Bob Mould‘s post-Sugar career has been consistently good. A brief foray into electronica on 2002’s Modulate baffled many fans (though maybe the time is right to reassess that album), but that aside, he has been on a strong run since the dissolution of his second influential power-trio, with 1998’s ‘The Last Dog And Pony Show‘ and 2008’s ‘District Line‘ being particular favourites of mine.
As good as this work was, though, it could be argued that Mould had settled into a fairly safe singer-songwriter niche. There’s nothing wrong with that, of course, especially when the singer-songwriter is producing standout tracks like ‘Walls In Time‘, ‘Again And Again‘ and ‘I’m Sorry Baby, But You Can’t Stand In My Light Anymore‘, but some long-time fans may have missed those distinctive Mould elements; the hollered yet melodic vocals, the big choruses, and especially the swarm-of bees guitar sound he pioneered back in the Hüsker Dü days.

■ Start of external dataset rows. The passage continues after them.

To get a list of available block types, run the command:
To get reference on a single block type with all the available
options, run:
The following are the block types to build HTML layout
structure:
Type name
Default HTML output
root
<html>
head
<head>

In 2012, though, following the publication of his superb autobiography ‘See A Little Light: The Trail Of Rage And Melody‘ the previous year, Bob released ‘Silver Age‘, an album of loud, melodic anthems such as ‘The Descent‘ and the title track. Although there had been punky moments on some of the preceding albums, this was Bob Mould like we hadn’t heard him for a while, and it was fantastic. In 2014 he followed it up with ‘Beauty And Ruin‘, which was even stronger. So strong, in fact, that it was probably his best work since the Sugar classic ‘Copper Blue‘. Songs like ‘I Don’t Know You Anymore‘ and ‘Fix It‘ buzzed with energy, while ‘The War‘ may be the best thing he’s done in fifteen years. What makes a man in his fifties suddenly rediscover his mojo to this extent? Maybe it was the twenty year anniversary Copper Blue tour he undertook in 2011. Maybe it was looking back on his career with his autobiography. Maybe it was personal circumstances. Whatever the reason, Bob was on a creative streak.
As with the two preceding albums, Bob is backed on Patch The Sky by bass player Jason Narducy and drummer Jon Wurster, and the results are the same. Perhaps another key factor in the recent creative resurgence is having a settled band. Bob recently said this is the best band he has ever played with; praise indeed from the man who was in Hüsker Dü and Sugar, and who had such a great backing band on ‘Workbook‘, but it’s easy to see why; at the recent Brooklyn Bowl gig in London, the chemistry and enjoyment was plain to see, and it translates on record. This is an album packed with huge melodies, buzzing guitars and tight drumming, exemplified by tracks like ‘The End Of Things‘ and ‘Losing Time‘. It is full of the kind of uplifting choruses that has been a trademark for over thirty years, but the melodies mask an edge of lyrical darkness that flows through the work. This is another trademark of Bob’s: addressing personal politics and relationships with power-pop anthems. While the bright melodies on display are close to ‘Copper Blue’ in spirit, lyrically the album has more in common with Beaster.
Texture is provided by the slower paced ‘Black Confetti‘ and brilliant single ‘Voices In My Head‘, but the order of the day here is loud guitars, with the kind of melodies most people would kill for, but which Bob seems to produce almost effortlessly.
It seems for the past four years, I’ve been consistently saying ‘this is the best Bob Mould album in years‘. After a few listens to ‘Patch The Sky’, I’m happy to be able to roll the same phrase out once again.
Patch The Sky is released on March 25th 2016 through Merge Records.